MIAMI — The thing John Finley is looking forward to the most when he retires is “where I don't have to be somewhere at 8 o'clock every morning.”

 

A 42½-year career in the banking industry comes to an end for Finley on Dec. 31 when he retires as president of First National Bank & Trust of Miami.

 

A reception honoring Finley will be held Friday from 2 to 4 p.m. at the main bank.

 

He will be succeeded as president by Rob Kimbrough, who currently is executive vice president/chief financial officer.

 

“We (Finley and wife, Carolyn) have grandkids in the Tulsa area and the Fort Worth area who we already spend a lot of time with,” Finley said. “I have neglected a lot of 'honey-dos' around the house that I need to catch up on.”

 

He will still be involved, serving on the board of directors at First National and a bank owned by First National in Billings, Missouri.

 

“I will still help out here … it won't be a total disengagement,” he said. “We need to hire some more people, so I will help the guys when they get busy.”

 

Finley, a 1965 graduate of Miami High School, “went to Will Rogers when it was an elementary school.”

 

He also attended Northeastern Oklahoma A&M College and Oklahoma State University.

 

“I have been here 34½ years,” Finley said. “Mike Sexton retired in June and he'd been here 37 or 38 years.
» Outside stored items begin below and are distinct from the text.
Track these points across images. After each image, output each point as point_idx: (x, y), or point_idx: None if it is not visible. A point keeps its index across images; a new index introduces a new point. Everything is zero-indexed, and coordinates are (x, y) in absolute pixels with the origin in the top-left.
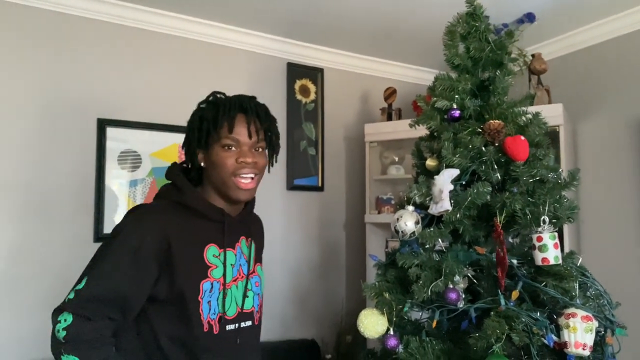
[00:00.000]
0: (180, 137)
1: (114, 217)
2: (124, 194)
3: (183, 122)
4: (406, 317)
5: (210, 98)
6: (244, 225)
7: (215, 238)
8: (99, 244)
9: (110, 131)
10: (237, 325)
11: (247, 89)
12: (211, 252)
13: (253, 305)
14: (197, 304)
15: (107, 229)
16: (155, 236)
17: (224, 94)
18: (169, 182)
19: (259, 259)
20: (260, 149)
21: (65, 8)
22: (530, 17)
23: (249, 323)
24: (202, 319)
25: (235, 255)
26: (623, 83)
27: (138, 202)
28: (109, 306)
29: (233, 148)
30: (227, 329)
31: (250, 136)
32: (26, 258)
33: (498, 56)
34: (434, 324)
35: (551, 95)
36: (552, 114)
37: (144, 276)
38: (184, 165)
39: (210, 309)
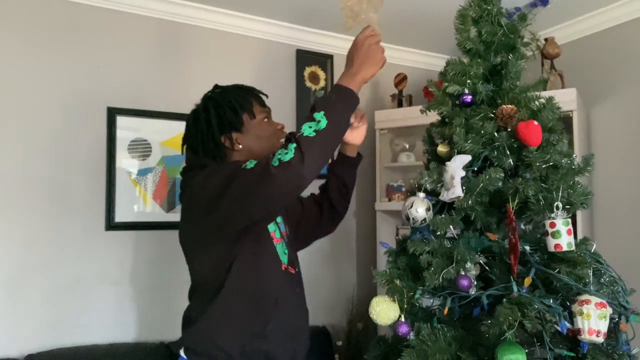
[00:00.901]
0: None
1: (125, 205)
2: (135, 182)
3: None
4: (417, 304)
5: (217, 90)
6: None
7: None
8: (110, 233)
9: (121, 120)
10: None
11: (257, 76)
12: None
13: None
14: (280, 262)
15: (119, 217)
16: None
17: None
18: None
19: (287, 223)
20: None
21: None
22: (543, 1)
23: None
24: (279, 257)
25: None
26: (637, 68)
27: (149, 191)
28: None
29: (266, 119)
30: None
31: (267, 107)
32: (39, 247)
33: (510, 40)
34: (446, 311)
35: (564, 80)
36: (565, 99)
37: None
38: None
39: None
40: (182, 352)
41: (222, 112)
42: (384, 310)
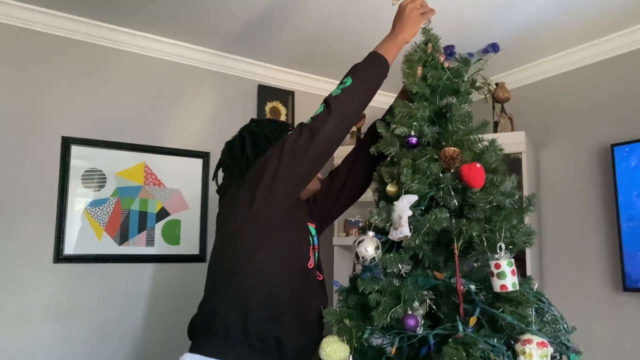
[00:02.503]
0: (148, 157)
1: (76, 237)
2: (87, 213)
3: (151, 141)
4: (366, 344)
5: (253, 123)
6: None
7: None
8: (59, 265)
9: (75, 149)
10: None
11: (218, 109)
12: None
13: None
14: (308, 259)
15: (68, 249)
16: None
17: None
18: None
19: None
20: None
21: (29, 24)
22: (494, 47)
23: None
24: (310, 253)
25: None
26: (583, 112)
27: (102, 223)
28: None
29: None
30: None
31: None
32: None
33: (455, 84)
34: (393, 351)
35: (514, 122)
36: (514, 141)
37: None
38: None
39: (314, 265)
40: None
41: (256, 140)
42: (334, 351)
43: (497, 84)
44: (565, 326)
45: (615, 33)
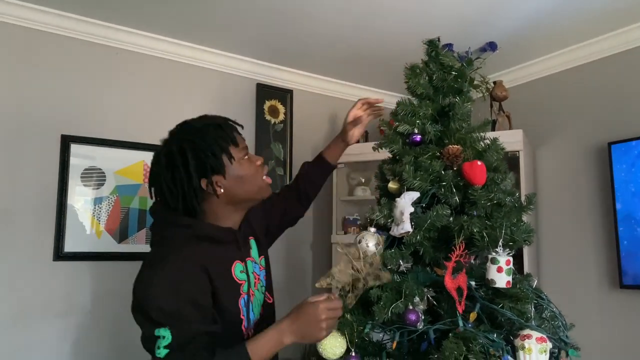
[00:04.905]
0: (147, 155)
1: (75, 235)
2: (87, 211)
3: (150, 139)
4: (367, 339)
5: (185, 126)
6: (247, 226)
7: (235, 255)
8: (58, 263)
9: (75, 148)
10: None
11: (217, 108)
12: (238, 269)
13: (266, 292)
14: (241, 321)
15: (68, 247)
16: (199, 274)
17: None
18: (160, 224)
19: (263, 251)
20: None
21: (29, 22)
22: (492, 46)
23: (268, 311)
24: (244, 334)
25: (252, 262)
26: (580, 111)
27: (101, 221)
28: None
29: (246, 157)
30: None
31: (244, 141)
32: None
33: (458, 84)
34: (394, 345)
35: (512, 121)
36: (512, 139)
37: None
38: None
39: (249, 322)
40: None
41: (201, 156)
42: (331, 345)
43: (494, 83)
44: (563, 322)
45: (611, 32)
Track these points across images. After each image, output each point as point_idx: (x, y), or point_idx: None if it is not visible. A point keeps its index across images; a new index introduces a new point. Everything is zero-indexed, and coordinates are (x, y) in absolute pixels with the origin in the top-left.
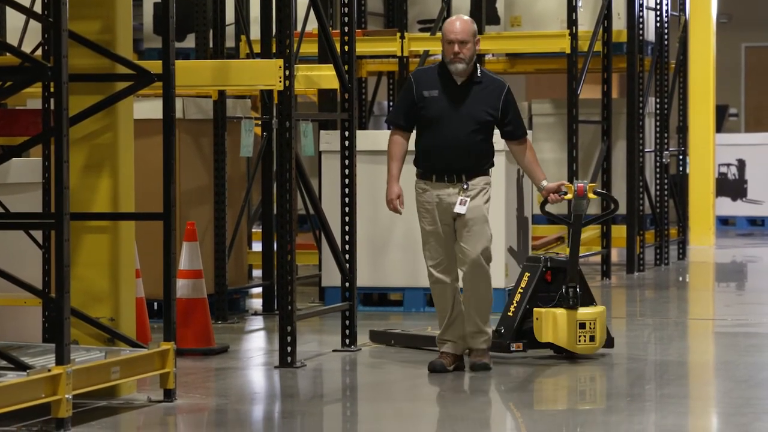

Rob will be taking my place and he's been here 38 years. Cindy Brown (assistant vice president) has been here over 40 years, Steve Cline (senior vice president/consumer lending) has been here 38 or so. We're going through a transition.”

 

Finley said the banking industry has changed dramatically, especially in the past seven or eight years.

 

Bigger isn't necessarily better, either.

 

“We may not be as big as they are, but I don't know that there's not that much that they offer that we don't already offer,” Finley said. “The deposit-by-phone, all the remote banking that you do now. Because of the technology, we can all do that.”

 

Data management issues, regulatory issues and mobile banking are the biggest. The industry survived 9/11, but was hammered by challenges created by the global banking crisis.

 

“All the problems were created by the four or five big ones, not the banks in Miami, Oklahoma,” Finley said. “We are suffering the consequences. The whole goal of the banking industry, especially the big ones, is to be a paperless business. It seems it's made it easier for real smart thieves to steal. You see it all the time.”